_Extrait:_
Attirés par ce marché juteux, les praticiens proposant ce traitement se multiplient. Preuve de l’engouement pour le Botox, le CHUV – pourtant hôpital public – vient d’ouvrir un centre baptisé Skin Care. «Bien sûr, ce n’est pas vraiment le rôle d’un hôpital de faire ça, reconnaît Bernard Noël, le responsable du centre. Mais, grâce à cet institut, nous formons des médecins à l’usage Botox et cela rentre dans la mission d’un hôpital universitaire.» D’autant que, jusqu’ici, la formation pour cette technique fait défaut.

«Juridiquement, il suffit d’être médecin pour injecter du Botox», explique Catherine Perrin, directrice de la SSCPRE. Résultat: des dermatologues, des plasticiens, des médecins généralistes, des gynécologues et même des dentistes, des assistants médicaux et des paramédicaux en proposent à leurs patients. «La situation est inquiétante, regrette le docteur Raphaël Gumener. Aujourd’hui, certains praticiens injectent la toxine botulique avec une formation plus que minimale. Dans certains cas, le Botox circule même sous le manteau.»

_Mise en pratique:_
A - Dans l'extrait, réécrivez le passage de «Attirés par ce» à «technique fait défaut.» en substituant «établissement public» à «hôpital public».
B - D'après l'extrait, quelle condition suffit juridiquement pour injecter du Botox ?

_Données enregistrées:_
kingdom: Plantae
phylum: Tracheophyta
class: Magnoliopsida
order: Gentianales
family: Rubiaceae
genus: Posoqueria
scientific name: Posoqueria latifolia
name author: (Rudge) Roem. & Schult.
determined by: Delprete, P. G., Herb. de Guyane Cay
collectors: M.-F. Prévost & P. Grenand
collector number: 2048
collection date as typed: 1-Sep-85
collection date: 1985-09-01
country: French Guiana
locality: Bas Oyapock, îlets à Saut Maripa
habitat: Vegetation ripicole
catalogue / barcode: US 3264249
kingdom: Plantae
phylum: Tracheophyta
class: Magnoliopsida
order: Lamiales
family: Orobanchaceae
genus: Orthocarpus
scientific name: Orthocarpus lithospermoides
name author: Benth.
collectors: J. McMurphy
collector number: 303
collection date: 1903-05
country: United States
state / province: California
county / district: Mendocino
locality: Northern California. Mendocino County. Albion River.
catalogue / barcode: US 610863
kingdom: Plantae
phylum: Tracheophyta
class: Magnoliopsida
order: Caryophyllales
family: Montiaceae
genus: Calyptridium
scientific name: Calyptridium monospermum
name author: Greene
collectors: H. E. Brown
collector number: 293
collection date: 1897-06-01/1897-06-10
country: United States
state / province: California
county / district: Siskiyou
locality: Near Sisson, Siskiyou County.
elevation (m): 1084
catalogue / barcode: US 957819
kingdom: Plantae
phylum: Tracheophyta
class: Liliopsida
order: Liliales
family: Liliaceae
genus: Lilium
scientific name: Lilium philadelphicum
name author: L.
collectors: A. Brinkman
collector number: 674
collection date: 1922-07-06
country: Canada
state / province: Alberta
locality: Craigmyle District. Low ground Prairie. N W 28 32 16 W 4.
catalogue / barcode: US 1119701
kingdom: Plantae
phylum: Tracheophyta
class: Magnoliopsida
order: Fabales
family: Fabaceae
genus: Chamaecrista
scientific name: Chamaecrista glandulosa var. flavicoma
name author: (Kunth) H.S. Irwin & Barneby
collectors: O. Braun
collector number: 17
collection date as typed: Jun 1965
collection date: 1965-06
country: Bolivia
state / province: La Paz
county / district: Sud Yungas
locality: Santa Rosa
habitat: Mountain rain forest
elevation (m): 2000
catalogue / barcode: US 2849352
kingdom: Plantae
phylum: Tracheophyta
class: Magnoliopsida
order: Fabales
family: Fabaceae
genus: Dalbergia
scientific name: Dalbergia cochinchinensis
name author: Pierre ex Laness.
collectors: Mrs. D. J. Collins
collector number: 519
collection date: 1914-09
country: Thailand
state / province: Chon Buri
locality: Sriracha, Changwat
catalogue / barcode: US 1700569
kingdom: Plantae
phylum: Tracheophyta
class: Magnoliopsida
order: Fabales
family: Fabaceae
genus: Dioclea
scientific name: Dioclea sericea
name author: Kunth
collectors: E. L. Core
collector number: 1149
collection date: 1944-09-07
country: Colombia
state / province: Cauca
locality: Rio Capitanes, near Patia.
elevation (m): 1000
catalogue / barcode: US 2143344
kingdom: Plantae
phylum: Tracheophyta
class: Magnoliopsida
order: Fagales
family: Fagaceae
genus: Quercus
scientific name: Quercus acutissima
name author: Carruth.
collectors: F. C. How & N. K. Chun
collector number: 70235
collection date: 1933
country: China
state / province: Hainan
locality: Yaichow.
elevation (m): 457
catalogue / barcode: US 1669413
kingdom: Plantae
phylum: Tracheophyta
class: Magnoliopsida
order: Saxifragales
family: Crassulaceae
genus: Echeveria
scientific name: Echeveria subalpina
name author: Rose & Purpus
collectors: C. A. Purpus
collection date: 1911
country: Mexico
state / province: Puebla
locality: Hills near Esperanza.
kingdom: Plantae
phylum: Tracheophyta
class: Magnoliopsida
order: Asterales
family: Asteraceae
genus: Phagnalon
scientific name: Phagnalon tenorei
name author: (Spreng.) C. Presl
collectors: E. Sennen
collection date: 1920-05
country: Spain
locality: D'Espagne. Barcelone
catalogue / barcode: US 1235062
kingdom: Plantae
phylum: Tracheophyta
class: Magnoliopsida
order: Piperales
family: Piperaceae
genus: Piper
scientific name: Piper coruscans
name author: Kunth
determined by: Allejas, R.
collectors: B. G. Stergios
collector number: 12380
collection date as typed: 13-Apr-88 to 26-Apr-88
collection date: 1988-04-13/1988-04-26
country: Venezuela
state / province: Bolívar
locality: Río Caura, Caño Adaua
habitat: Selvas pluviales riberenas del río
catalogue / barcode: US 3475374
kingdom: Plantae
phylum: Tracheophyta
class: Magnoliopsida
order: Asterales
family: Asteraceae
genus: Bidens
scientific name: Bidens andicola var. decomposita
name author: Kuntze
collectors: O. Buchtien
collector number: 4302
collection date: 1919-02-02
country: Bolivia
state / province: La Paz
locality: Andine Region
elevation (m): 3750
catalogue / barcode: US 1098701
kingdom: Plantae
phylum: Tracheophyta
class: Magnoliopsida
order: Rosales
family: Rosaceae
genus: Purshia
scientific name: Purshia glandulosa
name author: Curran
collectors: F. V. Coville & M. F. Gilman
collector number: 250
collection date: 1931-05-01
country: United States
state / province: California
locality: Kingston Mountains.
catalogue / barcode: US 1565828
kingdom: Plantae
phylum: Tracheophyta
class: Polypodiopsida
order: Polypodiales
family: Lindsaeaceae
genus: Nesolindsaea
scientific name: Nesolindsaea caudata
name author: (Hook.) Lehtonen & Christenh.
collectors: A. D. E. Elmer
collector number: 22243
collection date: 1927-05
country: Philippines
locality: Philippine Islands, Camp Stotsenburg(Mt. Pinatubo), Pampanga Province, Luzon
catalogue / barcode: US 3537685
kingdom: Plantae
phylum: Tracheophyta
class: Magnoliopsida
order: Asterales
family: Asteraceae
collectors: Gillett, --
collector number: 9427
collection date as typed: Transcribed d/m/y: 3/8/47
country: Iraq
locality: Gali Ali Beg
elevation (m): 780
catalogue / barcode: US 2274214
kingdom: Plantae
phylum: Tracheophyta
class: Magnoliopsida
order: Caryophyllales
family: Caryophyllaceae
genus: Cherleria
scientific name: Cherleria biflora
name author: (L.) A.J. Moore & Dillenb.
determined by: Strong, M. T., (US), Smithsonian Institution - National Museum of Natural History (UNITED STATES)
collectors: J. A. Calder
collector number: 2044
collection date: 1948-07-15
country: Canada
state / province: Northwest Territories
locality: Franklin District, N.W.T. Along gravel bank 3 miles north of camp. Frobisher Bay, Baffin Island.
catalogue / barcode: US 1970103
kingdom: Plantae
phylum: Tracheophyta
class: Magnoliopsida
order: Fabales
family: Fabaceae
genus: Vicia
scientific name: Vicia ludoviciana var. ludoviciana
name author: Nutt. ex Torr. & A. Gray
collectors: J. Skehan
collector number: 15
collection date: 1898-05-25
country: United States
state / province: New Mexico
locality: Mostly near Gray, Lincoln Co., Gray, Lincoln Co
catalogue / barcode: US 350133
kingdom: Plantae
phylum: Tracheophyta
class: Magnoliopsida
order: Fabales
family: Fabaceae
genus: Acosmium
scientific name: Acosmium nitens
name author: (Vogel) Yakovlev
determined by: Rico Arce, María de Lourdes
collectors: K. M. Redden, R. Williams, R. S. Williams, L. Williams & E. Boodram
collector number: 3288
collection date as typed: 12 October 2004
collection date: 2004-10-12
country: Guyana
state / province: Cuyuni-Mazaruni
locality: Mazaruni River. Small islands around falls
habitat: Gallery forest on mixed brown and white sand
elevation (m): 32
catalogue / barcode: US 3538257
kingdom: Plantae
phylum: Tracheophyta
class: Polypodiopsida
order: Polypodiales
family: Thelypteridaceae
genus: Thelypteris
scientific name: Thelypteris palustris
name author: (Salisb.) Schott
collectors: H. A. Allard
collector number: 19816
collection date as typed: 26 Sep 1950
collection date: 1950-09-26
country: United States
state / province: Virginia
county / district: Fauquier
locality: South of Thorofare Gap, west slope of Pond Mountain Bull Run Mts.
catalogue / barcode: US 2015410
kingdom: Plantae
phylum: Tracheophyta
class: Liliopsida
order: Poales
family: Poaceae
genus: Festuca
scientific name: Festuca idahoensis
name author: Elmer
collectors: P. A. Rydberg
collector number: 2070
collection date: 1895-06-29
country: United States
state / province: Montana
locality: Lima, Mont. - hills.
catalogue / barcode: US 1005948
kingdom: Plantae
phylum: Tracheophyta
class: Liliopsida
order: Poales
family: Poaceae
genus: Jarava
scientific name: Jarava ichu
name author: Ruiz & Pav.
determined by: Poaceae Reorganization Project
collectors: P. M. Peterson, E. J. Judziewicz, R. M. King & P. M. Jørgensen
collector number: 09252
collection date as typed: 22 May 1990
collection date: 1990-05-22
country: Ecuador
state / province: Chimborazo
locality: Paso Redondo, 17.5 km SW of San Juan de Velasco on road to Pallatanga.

_Réponses dans l'ordre:_
A -
Attirés par ce marché juteux, les praticiens proposant ce traitement se multiplient. Preuve de l’engouement pour le Botox, le CHUV – pourtant établissement public – vient d’ouvrir un centre baptisé Skin Care. «Bien sûr, ce n’est pas vraiment le rôle d’un hôpital de faire ça, reconnaît Bernard Noël, le responsable du centre. Mais, grâce à cet institut, nous formons des médecins à l’usage Botox et cela rentre dans la mission d’un hôpital universitaire.» D’autant que, jusqu’ici, la formation pour cette technique fait défaut.

B - Il suffit d'être médecin.